= Суть задания =
Укажите, сколько строк ниже содержат слово «bare», с учетом регистра. В ответе должно быть только число.

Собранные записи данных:
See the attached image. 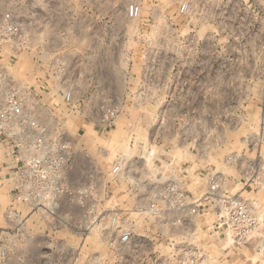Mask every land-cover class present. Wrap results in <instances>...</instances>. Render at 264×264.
I'll return each instance as SVG.
<instances>
[{
  "label": "rangeland",
  "instance_id": "rangeland-1",
  "mask_svg": "<svg viewBox=\"0 0 264 264\" xmlns=\"http://www.w3.org/2000/svg\"><path fill=\"white\" fill-rule=\"evenodd\" d=\"M182 1L140 0V16L128 20L125 0H0V89L1 78L11 79L20 65L10 69L9 56L35 58L23 60L25 75L17 81L24 88L34 78L42 80L40 85L46 82L44 103L58 108L63 130L104 173L108 192L97 213H110L101 223L85 225L83 210L66 204L54 217L35 213L17 238L5 219L10 198L3 178L0 250L6 255L0 264H19L20 251L24 264H264L246 247L235 262L225 257L213 244L221 240L219 231L199 249L197 263L186 255L190 247L184 238L173 258L135 247L141 224L160 220L146 208L154 190L168 183L196 200L206 193L208 178L217 177L226 192L264 218V70L257 80H238L234 60L221 62L233 59L234 50L212 47L211 41L207 48L194 44L193 36L202 39L203 34L188 30V13H179ZM208 3L215 7L218 1ZM189 4L202 8L198 0ZM6 14L32 35L29 50L12 51L6 43L1 30ZM192 74L193 95L188 92ZM204 74L211 79L201 80ZM205 88L211 95H203ZM66 90L78 106L75 113L63 109ZM107 107L116 111L112 130L103 137L97 130L78 137L73 121H97ZM113 166L121 170L115 178L107 175ZM73 178L85 180L79 174ZM210 217L216 220L214 212ZM122 228L132 232L129 246L116 241Z\"/></svg>",
  "mask_w": 264,
  "mask_h": 264
},
{
  "label": "built area",
  "instance_id": "built-area-1",
  "mask_svg": "<svg viewBox=\"0 0 264 264\" xmlns=\"http://www.w3.org/2000/svg\"><path fill=\"white\" fill-rule=\"evenodd\" d=\"M190 9L189 0H183L179 13L187 14ZM140 12V0H125L126 19L135 20ZM1 30L12 51L29 50L31 47L32 35L21 24L12 21L8 14L2 20ZM1 81L0 180L6 178L8 182L10 204L5 219L13 226V235L23 237L26 222L35 213L43 214L45 219L54 217L66 204L83 210L82 223L85 225L103 222L110 215L108 210L97 213L107 191L104 173L98 169L86 148L69 138L63 130L65 120L62 115H57L58 108L44 103L43 94L34 87L24 88L13 78L2 77ZM62 96L66 113L77 112L78 106L71 90L62 92ZM115 119V110L109 107L102 109L97 120L98 134L102 137L107 135L114 127ZM84 120L94 121L87 117ZM81 133L84 134L83 131ZM80 160L88 163L80 164ZM120 172L119 166H113L107 175L115 178ZM74 174L83 175L85 180H75ZM207 182L206 193L196 200L175 184L160 186L154 190L146 211L159 219L174 215L179 224L189 216L214 212L216 220L212 229L222 232L221 245L224 240L223 245H228L226 248H250L264 262V218L257 217L240 196L226 192L217 177L210 176ZM115 222L112 218L111 223ZM120 230L117 243L129 246L133 242L132 232L127 228ZM22 253L17 252L19 264H24ZM5 255L6 252L0 250V256L4 258ZM186 255L195 263L200 257L199 252L192 248Z\"/></svg>",
  "mask_w": 264,
  "mask_h": 264
},
{
  "label": "crops",
  "instance_id": "crops-1",
  "mask_svg": "<svg viewBox=\"0 0 264 264\" xmlns=\"http://www.w3.org/2000/svg\"><path fill=\"white\" fill-rule=\"evenodd\" d=\"M198 1L201 3L202 8H192L187 15L189 20L188 30L193 31V34L195 32L203 34L202 39L198 36L195 39V36H193L194 44L197 43L200 48H207V43L211 41L213 43L212 47L234 50L233 59L221 62L224 63L229 60L232 62L234 60V65L238 68V72H236L238 80H257L259 78V70H264V0H217L218 3L215 7L212 4L208 6V0ZM15 55H20V53ZM18 57L9 56L8 65L11 66V69L20 64L16 70L10 72V75L16 83L21 85V81L17 80L21 77L20 75H25L22 71L25 63L23 60L32 59ZM209 61L191 60V63L206 65L209 64ZM189 78L190 88L188 92L193 95L194 74L190 75ZM209 79H211L209 74L201 76V80ZM41 83L42 80L34 78L33 84L29 87H34L43 94L42 90L46 82L43 85H40ZM203 95H211V90L205 88ZM73 123L79 125L78 133L82 131L84 133L83 135L77 133L80 138L91 131L95 132L97 130V134L99 132L98 121L88 122L80 119L73 121ZM210 215L211 213L203 216H189L184 219L183 224L177 223L174 215L161 218L156 222L145 220L141 224L140 231L135 238V247L158 256L163 255V252L169 253L170 257L173 258L178 256V242L184 238L187 241L184 243L188 247L196 249L200 255L199 249L204 250L205 244L209 243L212 234L216 233L212 229L214 221ZM215 243L218 244L216 245ZM213 244L220 249L225 257L234 259V262L239 260L238 257L241 258L242 255L246 254L243 252V248L239 250L224 248L220 240L218 242L213 240Z\"/></svg>",
  "mask_w": 264,
  "mask_h": 264
}]
</instances>
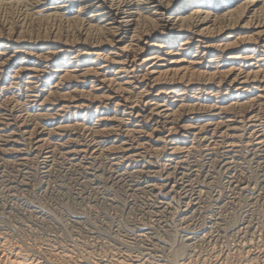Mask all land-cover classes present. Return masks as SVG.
Segmentation results:
<instances>
[{
	"label": "bare ground",
	"instance_id": "obj_1",
	"mask_svg": "<svg viewBox=\"0 0 264 264\" xmlns=\"http://www.w3.org/2000/svg\"><path fill=\"white\" fill-rule=\"evenodd\" d=\"M244 131L264 145V0H0L4 158L139 164L170 205L193 151L238 147ZM5 233L0 264H264L247 241L181 263L188 244L169 263Z\"/></svg>",
	"mask_w": 264,
	"mask_h": 264
},
{
	"label": "rangeland",
	"instance_id": "obj_2",
	"mask_svg": "<svg viewBox=\"0 0 264 264\" xmlns=\"http://www.w3.org/2000/svg\"><path fill=\"white\" fill-rule=\"evenodd\" d=\"M246 132H243V142L233 150L226 143L211 151L200 144L197 148H202H196L184 164L185 184L174 193L170 205L149 187V182L159 179L158 176L153 181L149 178V171L153 169L144 170L139 164L138 167L134 163L114 164L109 157L97 154L93 159L88 156L80 165L61 154L49 162L41 153L35 157L30 152L26 162L0 155V232L15 239L23 232L24 237H32L29 239H46L43 242L57 243V246L61 242L60 246L67 245L70 249L79 246L96 253L103 248L117 247L115 250L126 249L140 257L145 254L144 258L151 255L147 257L151 261L163 258L169 263L188 244L189 249H184L188 253L181 254L180 259L176 257L181 263L191 258L190 255L205 258L213 253L234 252L246 241L261 256L264 252V145L245 142ZM161 168L164 175L170 172L167 165ZM185 202L190 204L186 206ZM13 228L17 230L14 232Z\"/></svg>",
	"mask_w": 264,
	"mask_h": 264
}]
</instances>
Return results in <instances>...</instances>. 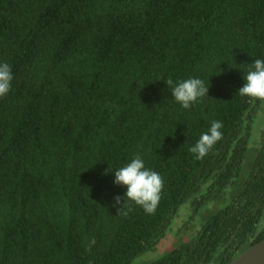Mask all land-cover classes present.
<instances>
[{
	"label": "trees",
	"instance_id": "trees-1",
	"mask_svg": "<svg viewBox=\"0 0 264 264\" xmlns=\"http://www.w3.org/2000/svg\"><path fill=\"white\" fill-rule=\"evenodd\" d=\"M255 59L264 0H0L13 73L0 97V264H133L182 211L228 197L150 264H230L262 240L264 130L250 143L264 101L237 94ZM169 78H199L208 96L184 109ZM213 120L223 138L198 160L189 149ZM137 154L162 176L161 199L152 214L130 200L118 213L127 188L114 171Z\"/></svg>",
	"mask_w": 264,
	"mask_h": 264
},
{
	"label": "clouds",
	"instance_id": "clouds-1",
	"mask_svg": "<svg viewBox=\"0 0 264 264\" xmlns=\"http://www.w3.org/2000/svg\"><path fill=\"white\" fill-rule=\"evenodd\" d=\"M12 80L11 66L6 62L0 63V97H4L9 93ZM244 80L246 82L238 89L237 94L242 97L264 101V59H255L251 63V68L245 73ZM165 82L174 99L184 109H189L199 98L206 96L209 91V87H206L199 78H189L176 83L169 78ZM222 128V121H211L208 130L202 133L194 146L189 149L196 159H203L223 138ZM114 177L116 185L126 186L127 188L123 197L119 195L114 197L112 207H116L118 213L123 212L125 200L133 201L148 214L156 211L164 188L163 178L158 172L146 168L140 155H135L129 163L115 170ZM123 214L126 215L127 213ZM95 243V239H91L88 242L87 250L91 251V246Z\"/></svg>",
	"mask_w": 264,
	"mask_h": 264
},
{
	"label": "rangeland",
	"instance_id": "rangeland-1",
	"mask_svg": "<svg viewBox=\"0 0 264 264\" xmlns=\"http://www.w3.org/2000/svg\"><path fill=\"white\" fill-rule=\"evenodd\" d=\"M263 130H264V110H261V112L258 115L257 122L252 133L251 143H250L251 148L258 146L256 142L260 139ZM228 202H229V197L225 199H219L216 208H214L212 212L208 214V212L204 213L203 211L202 213H198L199 215L196 214V216L193 219L190 218L191 215L189 211L188 214L186 215V219H184L185 215L184 212L182 211L179 217L174 220L173 231L171 229L172 232L170 231L167 234L166 238L159 243V245L155 250L145 253L144 255L139 257L133 264H150L155 259L163 256L169 250L175 248L176 246L187 240L191 236L192 232L198 231L201 228V226L204 224L206 219L212 213H215L220 208L224 207ZM184 220L186 221L185 223L186 226L188 225L189 229H193V231L191 232L190 230H186V231L183 230L181 233L178 234V231L176 230L182 226ZM195 227L196 229H194Z\"/></svg>",
	"mask_w": 264,
	"mask_h": 264
},
{
	"label": "water",
	"instance_id": "water-1",
	"mask_svg": "<svg viewBox=\"0 0 264 264\" xmlns=\"http://www.w3.org/2000/svg\"><path fill=\"white\" fill-rule=\"evenodd\" d=\"M230 264H264V238L247 249Z\"/></svg>",
	"mask_w": 264,
	"mask_h": 264
}]
</instances>
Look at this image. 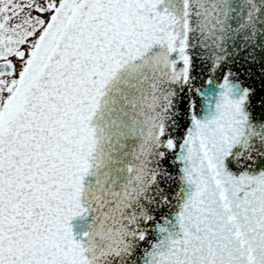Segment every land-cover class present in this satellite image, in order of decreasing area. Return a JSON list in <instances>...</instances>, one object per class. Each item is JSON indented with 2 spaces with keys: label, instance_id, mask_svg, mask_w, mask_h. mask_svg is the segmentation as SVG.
Instances as JSON below:
<instances>
[{
  "label": "snow or ice",
  "instance_id": "1",
  "mask_svg": "<svg viewBox=\"0 0 264 264\" xmlns=\"http://www.w3.org/2000/svg\"><path fill=\"white\" fill-rule=\"evenodd\" d=\"M0 264H264V0H0Z\"/></svg>",
  "mask_w": 264,
  "mask_h": 264
}]
</instances>
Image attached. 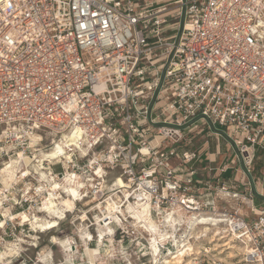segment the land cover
I'll return each instance as SVG.
<instances>
[{
    "label": "built area",
    "instance_id": "1",
    "mask_svg": "<svg viewBox=\"0 0 264 264\" xmlns=\"http://www.w3.org/2000/svg\"><path fill=\"white\" fill-rule=\"evenodd\" d=\"M204 133V144L211 134L235 152L198 184V167L212 169L210 157L191 147ZM72 135L92 144L87 155L73 151ZM8 143L16 157L31 158L19 159L15 178L33 185L35 196L43 189L41 170L74 183L86 176L95 187L82 199L72 197L74 207L84 206L97 229L114 226L120 246L134 243L140 254L127 256L226 251L242 264H264V201L254 200L262 195L256 161L264 176V6L256 0H0L1 153ZM57 143L62 154L35 159ZM97 154L116 157L97 165L100 175L85 171ZM219 155L218 147L211 162ZM22 188L21 197L30 194ZM129 203L146 206L155 230L132 218ZM215 240L221 250L211 255Z\"/></svg>",
    "mask_w": 264,
    "mask_h": 264
},
{
    "label": "rangeland",
    "instance_id": "2",
    "mask_svg": "<svg viewBox=\"0 0 264 264\" xmlns=\"http://www.w3.org/2000/svg\"><path fill=\"white\" fill-rule=\"evenodd\" d=\"M221 131V128H216ZM206 139L205 133L202 135H198L193 139L192 148H195L197 145L199 146ZM219 142L220 150L222 155L217 156L215 162H211V176L213 173H216V168L221 166V159L226 161L229 159L233 153L235 152L234 146L231 142L226 141L224 139H216L211 136L208 138L205 145L211 147V150H214L216 147V143ZM44 143H47V140H44ZM8 145H10L8 147ZM13 143H8L4 147V151L0 152V169L3 167H12L15 166L12 160L16 158V153L18 150L12 149ZM45 152L42 155H36L37 160L41 159ZM221 158V159H220ZM12 159L10 162L9 160ZM7 164L8 166L4 165ZM239 165V164H237ZM262 162H255V174L262 179L261 175ZM60 167L55 165L54 170L58 171ZM46 173L41 170L40 171V182L39 185L44 187L40 189V193H36L37 195L32 193L33 185H25L22 181H16V178L13 177L10 181H8V186L4 184L1 179L0 174V252H2L5 248H11L13 245H16L17 241H19L18 247L20 249L18 255L15 257H11V264H50V259L53 261H63L64 264H76V259L72 257V253H75L77 249L81 253L92 254L91 251L96 252L98 249V245L110 246L112 250H122L123 254L126 256V259H121V264H165V259H170L172 256H127L128 253H133V251H137V247L135 244L130 243L127 240H123L120 246V241L122 239H118L119 235L115 234L114 231L111 235H106L105 232L108 231L106 228H96L95 225H90L89 221L85 219L84 215V206L81 204H77L74 209L67 211L68 209L64 207L62 204L59 205L60 209L63 210L65 215L62 219L58 220V224L48 230H38L37 228H33L31 223L28 221H23L21 219V213H26L29 218L32 220L33 216H37L40 220L49 219L50 216L48 212L41 210L43 209L44 200L50 196L49 186L57 181L58 183H63L64 185L68 182L60 181L55 178L50 179L46 177ZM44 179H41V177ZM118 184L121 186L120 182ZM11 185L14 187L10 193H5L7 188H10ZM25 185V186H24ZM10 186V187H9ZM22 189L28 188L30 190V194L27 195L30 197L26 203L23 202L24 197L20 196L19 188ZM45 191V193H44ZM56 191H53V195ZM61 192V190H59ZM58 193V192H57ZM54 195L57 199L56 201L60 203L63 199H69V197L64 196V194ZM256 198H261L257 195ZM5 211L8 212V215H5ZM92 215L94 217V212L87 214L89 220H92ZM15 216L16 219L12 220L9 217ZM114 229V227H113ZM98 240V244L94 242L96 239V235ZM104 237L102 238V235ZM61 241V244L53 243L52 237ZM93 237V241L89 242V239L86 237ZM73 240L75 243L70 244L69 252H65L63 248V242L67 240ZM207 246L205 244H198V248ZM211 255L216 254L221 250L220 242L215 240V242H211ZM220 247V248H219ZM223 256H184L183 264H242L241 256H224L226 251H223ZM51 253V257L49 256ZM136 254H140V251H137ZM88 257H85L87 259Z\"/></svg>",
    "mask_w": 264,
    "mask_h": 264
},
{
    "label": "clouds",
    "instance_id": "3",
    "mask_svg": "<svg viewBox=\"0 0 264 264\" xmlns=\"http://www.w3.org/2000/svg\"><path fill=\"white\" fill-rule=\"evenodd\" d=\"M257 4H261V6H264V3H262V0H256ZM260 27V25H258ZM80 129H77V134H79ZM72 143L75 145V150L78 151V155L85 156L88 154L89 150L92 148V144L89 143L87 140H81L80 142L72 141ZM66 146V145H65ZM62 148L61 145H57L54 152L52 153L53 156H57L61 153ZM116 159L114 154L111 155H104V154H97L90 162L88 169L85 171H91L95 172L97 175H100V169L97 167V165H100L101 162L105 163H112ZM82 176L84 174L82 173ZM41 179H44L42 176ZM77 182L73 184L72 186H65L63 183H53V188H62L64 192L68 193L70 197H75L76 199H82L84 196H87L89 191L92 187H95V185L91 184V181L87 179L86 176H84L83 182L81 181L80 177L76 178ZM40 190L37 189V192ZM25 199H30V197L27 196L25 193ZM60 203L64 206H66L67 209H72L74 207V201L72 199H66L61 200ZM41 210H47L49 212V215H55L63 217V211H59L56 213H52V205L50 201H45V208ZM5 215H8V212L5 211ZM12 220H15V216L9 217ZM86 218V217H85ZM22 220H29V216L21 214ZM36 217H33L31 221H29L32 224L33 228H49L53 226L52 220H45L41 223H36ZM115 220L116 218L113 217ZM86 239H91V237H86ZM163 239V238H162ZM53 243L61 244V241L53 237ZM75 243V241L69 239L67 241L63 242V248L65 252H69L70 248L69 245ZM19 241H17L16 245H13L11 248H5L2 252H0V264H11V257H15L18 255L20 249L18 247ZM49 256L51 257V253H49ZM72 257L76 259V264H121V259H126V256L123 254L122 250L116 249L112 250L110 246L106 245H98V249L96 252L89 255L88 253H81L79 249L75 253H72ZM85 257H88L85 259ZM50 264H64L62 261H53L50 259Z\"/></svg>",
    "mask_w": 264,
    "mask_h": 264
},
{
    "label": "bare ground",
    "instance_id": "4",
    "mask_svg": "<svg viewBox=\"0 0 264 264\" xmlns=\"http://www.w3.org/2000/svg\"><path fill=\"white\" fill-rule=\"evenodd\" d=\"M75 135H72V136H70V137H68V139H67V141L70 143V144H73L72 143V141H76V139H75ZM33 140H34V138H33ZM33 142V141H32ZM57 145H60L59 143H57ZM56 145V146H57ZM54 151H50V152H48V153H45L43 156H42V158L41 159H39V161L41 160H45V158H47V157H50V158H55V157H57V156H53L52 155V153H53ZM60 154H62V151H61V153ZM65 157H67V154H65L64 155ZM36 157V156H35ZM37 158V157H36ZM19 159H24V161L26 162V163H28V162H30L31 161V158H28V157H25L24 155H22L20 152L18 153V156L14 159V160H12V159H10L9 160V162L12 160V162L14 163V165L15 164H17V162L19 161ZM4 165H6V166H8L6 163L4 164ZM15 172H16V167L15 166H12V167H10V168H8V167H3L2 169H0V174H1V179H2V181L4 182V184L6 185V186H8V181H10L13 177H15L16 175H15ZM61 181H66V182H68V183H66L65 184V186H72L73 184H75L74 183V180L71 178V176H69L68 177V179H65V180H61ZM119 182H120V184L122 185V181H120L119 180ZM54 183H58L57 181H54ZM53 184V183H52ZM52 184L49 186V193H50V196H48L45 200H44V202H43V209L45 208V201H50V203H51V205H52V213L54 214V213H56V212H59V211H63L62 209H60V207H59V205L61 204V203H59V202H57L56 200V198H55V196L54 195H56V193L58 192L59 194H62V193H65V194H67V195H64V196H67V197H69V199H72V197H70L69 195H68V193H66V192H64L63 191V189L62 188H53L52 187ZM10 187V186H9ZM44 188V187H43ZM59 190H61V192H59ZM53 191H56L55 193H54V195H53ZM0 193H1V190H0ZM44 193H45V191H44ZM57 193V194H58ZM74 198V197H73ZM63 200H66V199H63ZM73 200V199H72ZM64 206V205H63ZM113 206H114V204H113V202H111L110 200L108 201V203H107V209L109 210V213H111L110 211L113 209ZM64 207H66V206H64ZM128 210H129V212H131V214H132V218H134V219H136V220H138L139 222H142V224H144L145 225V227H151L153 230H155V225H154V223L151 221V220H149L147 217H146V206H142V208H135L134 206H133V204H128V206L126 207ZM72 209H74V207L72 208ZM72 209H68L67 211H70V210H72ZM44 211H46V212H48L47 210H44ZM21 214H24V215H27L26 213H21ZM48 214H49V212H48ZM63 214H64V212H63ZM28 216V215H27ZM33 217H36V218H38L37 216H33ZM63 217H64V215H63ZM62 217V218H63ZM49 219H44L43 221H45V220H52L53 221V226L52 227H49V228H37L38 230H42V231H44V230H48V229H52V228H54L57 224H58V220L59 219H62L60 216H55V215H50L49 217H48ZM107 219V217L105 218V220ZM29 220L31 221V219L29 218ZM23 221H25V220H23ZM28 221V220H27ZM36 223H41L42 222V220H40L39 218L38 219H36V221H35ZM107 223V222H106ZM105 222H104V224H106ZM32 225V224H31ZM113 227L114 226H112V225H110V224H108L107 225V227H105L106 228V230H108V231H106L105 232V234L106 235H111L112 233H113ZM102 235V234H101ZM54 237V236H53ZM53 237H52V239H53ZM104 237V235H102V238ZM222 246V245H221ZM92 253H93V251H91ZM171 256V255H170ZM188 257H190V256H188ZM165 264H183V262H184V256H172V257H170V259H165Z\"/></svg>",
    "mask_w": 264,
    "mask_h": 264
},
{
    "label": "crops",
    "instance_id": "5",
    "mask_svg": "<svg viewBox=\"0 0 264 264\" xmlns=\"http://www.w3.org/2000/svg\"><path fill=\"white\" fill-rule=\"evenodd\" d=\"M209 136L211 137V134H209ZM203 142L199 146L197 145L195 148L198 150V152L201 153V155L203 157L202 159H206L207 156L210 157V162L207 163V166L211 169V152H215L218 147L220 148V144H219V142H217L216 144H218V145H216V147H214V150H211V147L208 145H205ZM221 161L224 162V160H222V159H221ZM198 166H199V164L197 165V167ZM208 175H211V170L208 171L207 169L204 170V169H201L198 167V173L196 175V179L199 182L198 184L201 183V179L205 178ZM255 186L257 187V190L262 195H258L261 198V200L259 198H256L257 196L254 197V200L257 204H261L264 201V181L262 179L257 180V182L255 183ZM201 191H202V189H201Z\"/></svg>",
    "mask_w": 264,
    "mask_h": 264
}]
</instances>
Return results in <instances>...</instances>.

= Ответ на задание =
2